The plan has, unsurprisingly, appalled MPs on the left of the party and several unions who suggest it is an affront to democracy. Starmer’s team are braced for more difficult scenes on the conference floor as they put recommendations on tackling anti-Semitism to votes. Some activists think that Starmer’s favoured plan, recommended by the Equality and Human Rights Commission, could be used as a pretext to purge more members of the party’s left. A counterattack is under way to thwart the selection of Starmer’s preferred pick for general secretary, David Evans.

So conflict is inevitable. But is it necessary?

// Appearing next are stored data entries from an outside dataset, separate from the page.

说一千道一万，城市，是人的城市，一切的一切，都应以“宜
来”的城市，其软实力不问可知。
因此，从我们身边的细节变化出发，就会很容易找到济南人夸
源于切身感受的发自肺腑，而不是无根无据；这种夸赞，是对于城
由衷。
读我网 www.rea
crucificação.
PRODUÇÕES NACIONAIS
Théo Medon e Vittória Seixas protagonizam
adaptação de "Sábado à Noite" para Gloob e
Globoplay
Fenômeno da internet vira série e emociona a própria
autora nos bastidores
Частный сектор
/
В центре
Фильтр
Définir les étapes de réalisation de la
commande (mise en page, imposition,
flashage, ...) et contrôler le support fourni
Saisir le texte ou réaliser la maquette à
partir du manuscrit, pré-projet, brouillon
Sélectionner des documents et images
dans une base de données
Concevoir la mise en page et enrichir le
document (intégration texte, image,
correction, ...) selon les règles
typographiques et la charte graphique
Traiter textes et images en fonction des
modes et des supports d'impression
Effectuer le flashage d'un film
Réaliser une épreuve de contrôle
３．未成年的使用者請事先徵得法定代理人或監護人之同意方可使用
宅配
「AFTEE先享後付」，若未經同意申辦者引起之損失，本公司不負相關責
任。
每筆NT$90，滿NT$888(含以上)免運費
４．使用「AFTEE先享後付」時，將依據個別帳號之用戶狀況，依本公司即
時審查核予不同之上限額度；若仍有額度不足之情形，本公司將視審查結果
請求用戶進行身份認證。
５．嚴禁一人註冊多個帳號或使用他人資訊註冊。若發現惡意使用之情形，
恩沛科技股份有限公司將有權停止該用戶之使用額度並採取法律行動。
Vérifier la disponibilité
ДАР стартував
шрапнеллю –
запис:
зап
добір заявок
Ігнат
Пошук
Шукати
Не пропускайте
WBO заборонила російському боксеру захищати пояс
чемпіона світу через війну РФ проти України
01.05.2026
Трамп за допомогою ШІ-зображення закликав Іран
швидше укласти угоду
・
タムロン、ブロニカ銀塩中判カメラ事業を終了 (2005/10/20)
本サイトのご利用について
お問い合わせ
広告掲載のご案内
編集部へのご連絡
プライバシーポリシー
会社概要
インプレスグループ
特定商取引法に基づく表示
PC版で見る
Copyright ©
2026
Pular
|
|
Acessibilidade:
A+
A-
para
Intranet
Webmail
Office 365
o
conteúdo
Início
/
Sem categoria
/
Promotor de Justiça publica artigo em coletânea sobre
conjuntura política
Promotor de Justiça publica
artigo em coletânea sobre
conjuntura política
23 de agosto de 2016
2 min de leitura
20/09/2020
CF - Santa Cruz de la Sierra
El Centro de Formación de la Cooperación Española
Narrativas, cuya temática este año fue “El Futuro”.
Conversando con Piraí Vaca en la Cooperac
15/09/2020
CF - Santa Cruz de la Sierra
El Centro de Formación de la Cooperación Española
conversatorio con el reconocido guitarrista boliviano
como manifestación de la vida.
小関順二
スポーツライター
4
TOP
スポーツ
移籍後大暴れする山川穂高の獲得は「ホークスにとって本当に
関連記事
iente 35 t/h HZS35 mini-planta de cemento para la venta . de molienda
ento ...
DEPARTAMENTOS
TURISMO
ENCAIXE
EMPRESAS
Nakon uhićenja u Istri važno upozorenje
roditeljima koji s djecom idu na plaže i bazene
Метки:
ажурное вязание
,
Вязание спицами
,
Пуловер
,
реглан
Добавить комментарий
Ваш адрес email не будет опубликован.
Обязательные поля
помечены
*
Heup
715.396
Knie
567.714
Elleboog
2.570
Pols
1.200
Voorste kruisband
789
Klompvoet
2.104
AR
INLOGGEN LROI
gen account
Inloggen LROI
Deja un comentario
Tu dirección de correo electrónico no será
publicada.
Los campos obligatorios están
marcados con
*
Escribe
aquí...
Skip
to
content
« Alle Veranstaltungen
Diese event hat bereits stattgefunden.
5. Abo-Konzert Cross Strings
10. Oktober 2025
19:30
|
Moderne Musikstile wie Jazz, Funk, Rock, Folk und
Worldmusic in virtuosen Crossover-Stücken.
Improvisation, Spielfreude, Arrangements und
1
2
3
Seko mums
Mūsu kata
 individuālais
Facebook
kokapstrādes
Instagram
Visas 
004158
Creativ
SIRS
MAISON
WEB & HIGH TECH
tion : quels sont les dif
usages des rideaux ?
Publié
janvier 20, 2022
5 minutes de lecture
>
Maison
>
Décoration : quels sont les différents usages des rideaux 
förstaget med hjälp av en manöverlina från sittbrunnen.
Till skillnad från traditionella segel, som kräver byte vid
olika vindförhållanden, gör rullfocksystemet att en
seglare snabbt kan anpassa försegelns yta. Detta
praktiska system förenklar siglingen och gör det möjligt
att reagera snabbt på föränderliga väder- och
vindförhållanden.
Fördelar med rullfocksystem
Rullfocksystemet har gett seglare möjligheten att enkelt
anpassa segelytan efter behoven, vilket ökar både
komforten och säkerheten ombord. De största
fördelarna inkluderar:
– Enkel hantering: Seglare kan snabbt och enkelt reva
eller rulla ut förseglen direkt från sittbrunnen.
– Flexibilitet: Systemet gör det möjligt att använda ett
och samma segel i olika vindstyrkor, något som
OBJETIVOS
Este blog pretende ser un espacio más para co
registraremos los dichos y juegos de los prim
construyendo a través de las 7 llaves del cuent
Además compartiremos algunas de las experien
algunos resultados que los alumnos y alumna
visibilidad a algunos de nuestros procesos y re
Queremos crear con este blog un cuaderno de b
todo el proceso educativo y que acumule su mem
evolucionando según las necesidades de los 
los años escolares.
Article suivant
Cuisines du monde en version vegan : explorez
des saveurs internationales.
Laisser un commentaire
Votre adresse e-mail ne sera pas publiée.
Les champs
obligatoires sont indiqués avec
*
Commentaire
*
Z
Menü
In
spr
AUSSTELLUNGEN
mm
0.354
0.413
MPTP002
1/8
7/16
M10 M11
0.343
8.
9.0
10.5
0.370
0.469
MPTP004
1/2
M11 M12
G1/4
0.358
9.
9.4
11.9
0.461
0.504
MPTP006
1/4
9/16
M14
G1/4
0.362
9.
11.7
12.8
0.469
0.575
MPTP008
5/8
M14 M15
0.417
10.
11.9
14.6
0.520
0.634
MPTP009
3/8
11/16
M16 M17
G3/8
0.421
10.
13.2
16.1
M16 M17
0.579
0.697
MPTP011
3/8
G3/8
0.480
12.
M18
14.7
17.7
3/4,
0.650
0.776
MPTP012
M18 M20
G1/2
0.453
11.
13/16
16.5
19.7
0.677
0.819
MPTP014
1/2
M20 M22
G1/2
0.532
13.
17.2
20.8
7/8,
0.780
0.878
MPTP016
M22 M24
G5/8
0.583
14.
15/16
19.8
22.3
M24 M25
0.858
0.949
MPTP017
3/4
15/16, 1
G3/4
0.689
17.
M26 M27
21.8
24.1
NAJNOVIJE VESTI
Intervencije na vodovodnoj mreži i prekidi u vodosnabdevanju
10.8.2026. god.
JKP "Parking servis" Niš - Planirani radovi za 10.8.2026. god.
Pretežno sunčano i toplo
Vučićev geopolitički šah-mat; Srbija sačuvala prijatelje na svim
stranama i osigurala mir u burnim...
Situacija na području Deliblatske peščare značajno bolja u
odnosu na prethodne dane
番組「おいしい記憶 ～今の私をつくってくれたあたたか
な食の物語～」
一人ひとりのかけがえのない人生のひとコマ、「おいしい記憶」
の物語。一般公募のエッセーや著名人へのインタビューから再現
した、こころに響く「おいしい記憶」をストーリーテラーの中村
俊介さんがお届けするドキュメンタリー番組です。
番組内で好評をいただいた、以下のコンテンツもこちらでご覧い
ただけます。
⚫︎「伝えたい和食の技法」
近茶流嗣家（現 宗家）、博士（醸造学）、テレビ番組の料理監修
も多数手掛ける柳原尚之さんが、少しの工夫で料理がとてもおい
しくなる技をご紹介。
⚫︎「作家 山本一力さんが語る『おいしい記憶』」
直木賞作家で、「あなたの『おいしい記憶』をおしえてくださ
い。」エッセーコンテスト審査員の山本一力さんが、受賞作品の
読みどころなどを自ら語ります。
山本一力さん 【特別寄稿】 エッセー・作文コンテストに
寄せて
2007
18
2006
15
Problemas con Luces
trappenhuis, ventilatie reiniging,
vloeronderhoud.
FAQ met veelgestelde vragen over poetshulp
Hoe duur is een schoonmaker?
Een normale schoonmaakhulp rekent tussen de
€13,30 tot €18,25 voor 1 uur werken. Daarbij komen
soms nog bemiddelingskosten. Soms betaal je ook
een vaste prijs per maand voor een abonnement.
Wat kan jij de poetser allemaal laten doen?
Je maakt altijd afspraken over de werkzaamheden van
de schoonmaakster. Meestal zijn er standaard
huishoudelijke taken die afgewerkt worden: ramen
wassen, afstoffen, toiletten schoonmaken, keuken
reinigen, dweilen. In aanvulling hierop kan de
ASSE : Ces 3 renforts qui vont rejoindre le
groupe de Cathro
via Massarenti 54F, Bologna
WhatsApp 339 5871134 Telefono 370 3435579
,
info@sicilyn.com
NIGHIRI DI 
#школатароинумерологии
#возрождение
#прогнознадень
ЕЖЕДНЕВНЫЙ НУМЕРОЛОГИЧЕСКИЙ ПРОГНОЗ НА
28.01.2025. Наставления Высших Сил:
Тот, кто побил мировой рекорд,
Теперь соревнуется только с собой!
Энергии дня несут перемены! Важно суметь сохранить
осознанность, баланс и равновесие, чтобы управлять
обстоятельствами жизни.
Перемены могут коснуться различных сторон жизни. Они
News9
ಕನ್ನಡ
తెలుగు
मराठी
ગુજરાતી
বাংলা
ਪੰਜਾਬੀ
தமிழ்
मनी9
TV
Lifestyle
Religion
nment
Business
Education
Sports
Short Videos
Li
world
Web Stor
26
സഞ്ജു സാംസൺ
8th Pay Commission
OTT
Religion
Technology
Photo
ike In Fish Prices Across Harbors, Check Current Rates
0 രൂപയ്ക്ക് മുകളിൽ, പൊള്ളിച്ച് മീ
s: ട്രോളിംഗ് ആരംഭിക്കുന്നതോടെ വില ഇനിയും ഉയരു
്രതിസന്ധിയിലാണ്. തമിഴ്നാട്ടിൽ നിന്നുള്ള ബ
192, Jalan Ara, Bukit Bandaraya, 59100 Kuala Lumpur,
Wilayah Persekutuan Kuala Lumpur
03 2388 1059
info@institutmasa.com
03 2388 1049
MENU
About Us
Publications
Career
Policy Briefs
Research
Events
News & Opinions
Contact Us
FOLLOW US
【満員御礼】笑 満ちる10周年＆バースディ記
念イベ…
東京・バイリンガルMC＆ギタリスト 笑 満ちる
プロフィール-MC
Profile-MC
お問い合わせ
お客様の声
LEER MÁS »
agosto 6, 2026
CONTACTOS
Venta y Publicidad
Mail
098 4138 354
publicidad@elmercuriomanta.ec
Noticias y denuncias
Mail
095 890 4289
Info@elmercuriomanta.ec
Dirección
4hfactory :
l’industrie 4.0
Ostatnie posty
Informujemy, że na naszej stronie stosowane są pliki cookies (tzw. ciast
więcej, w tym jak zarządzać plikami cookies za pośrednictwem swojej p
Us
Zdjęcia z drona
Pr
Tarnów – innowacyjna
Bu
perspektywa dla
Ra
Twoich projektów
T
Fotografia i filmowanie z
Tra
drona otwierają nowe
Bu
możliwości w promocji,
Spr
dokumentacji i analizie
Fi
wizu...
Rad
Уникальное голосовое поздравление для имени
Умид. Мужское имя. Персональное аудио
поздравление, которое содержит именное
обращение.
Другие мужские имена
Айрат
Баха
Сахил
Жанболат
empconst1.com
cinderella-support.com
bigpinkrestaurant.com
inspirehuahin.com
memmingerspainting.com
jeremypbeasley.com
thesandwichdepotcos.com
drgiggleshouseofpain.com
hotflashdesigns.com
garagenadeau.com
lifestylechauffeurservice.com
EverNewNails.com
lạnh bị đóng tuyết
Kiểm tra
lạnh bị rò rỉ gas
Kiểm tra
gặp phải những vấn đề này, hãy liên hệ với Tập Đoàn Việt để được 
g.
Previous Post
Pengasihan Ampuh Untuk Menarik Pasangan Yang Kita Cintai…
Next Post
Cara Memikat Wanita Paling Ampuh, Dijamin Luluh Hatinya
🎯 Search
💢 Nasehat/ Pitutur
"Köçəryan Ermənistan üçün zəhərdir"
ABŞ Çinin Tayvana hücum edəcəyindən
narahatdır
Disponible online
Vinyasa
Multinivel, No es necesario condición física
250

Starmer’s supporters say the fights are worth having, even if not every single one is won. Internal polling has suggested that voters see Starmer as a break from Corbynism, but they are not yet sure if Labour has changed. Starmer hopes that by picking these battles he will show the party is prepared to change — the drama could echo Neil Kinnock’s confrontation of Militant in 1985. The risk to this strategy, of course, is that Labour wars would give more attention to the most radical activists.

Should Starmer win the battle for his party, he still needs something to say. He can be clear about what he opposes, but what is he for? Shadow cabinet members complain that there is no flagship policy or overarching theme to rally around. Boris Johnson’s ‘levelling up’ agenda — mocked as meaningless by many Tories — is viewed with envy by Labour. ‘It’s the new “take back control” — we underestimate it at our risk,’ says one MP.

It’s telling how little Tories talk about Starmer these days. His name rarely comes up in government discussions about strategy or debates among Conservative MPs. ‘I’ve just no idea what’s going on with Labour,’ says one minister.

The pre-conference essay — titled ‘The road ahead’ — is supposed to define Starmerism. At 12,000 words, it doesn’t exactly scream ‘mass market’, but the hope is that it will provide a framework for Starmer as he makes more interventions in the lead-up to the next general election. One person privy to the essay says it will advocate a return to ‘meat and potatoes’ political issues that resonate across the country. Starmer will try to shed the idea that the Labour party is anti-business and paint the Tories as the real enemies of business and jobs.

There will also be attempts to show what kind of a person Starmer is in his leader’s speech. He has been described as dull and unable to connect with the public — a contrast to larger-than-life Johnson. Starmer’s allies point to his legal career where he had to adopt a professional, neutral demeanour in the workplace. But in recent appearances on Piers Morgan’s Life Stories and Desert Island Discs he has been more comfortable about letting his guard down. ‘It’s not natural to him to talk about himself. But he’s going to,’ says an ally.

The conference offers Starmer a chance to inject some energy back into his leadership. He needs to take it. Otherwise, his MPs may conclude that their leader has missed his chance and is now set to be defined by events out of his control.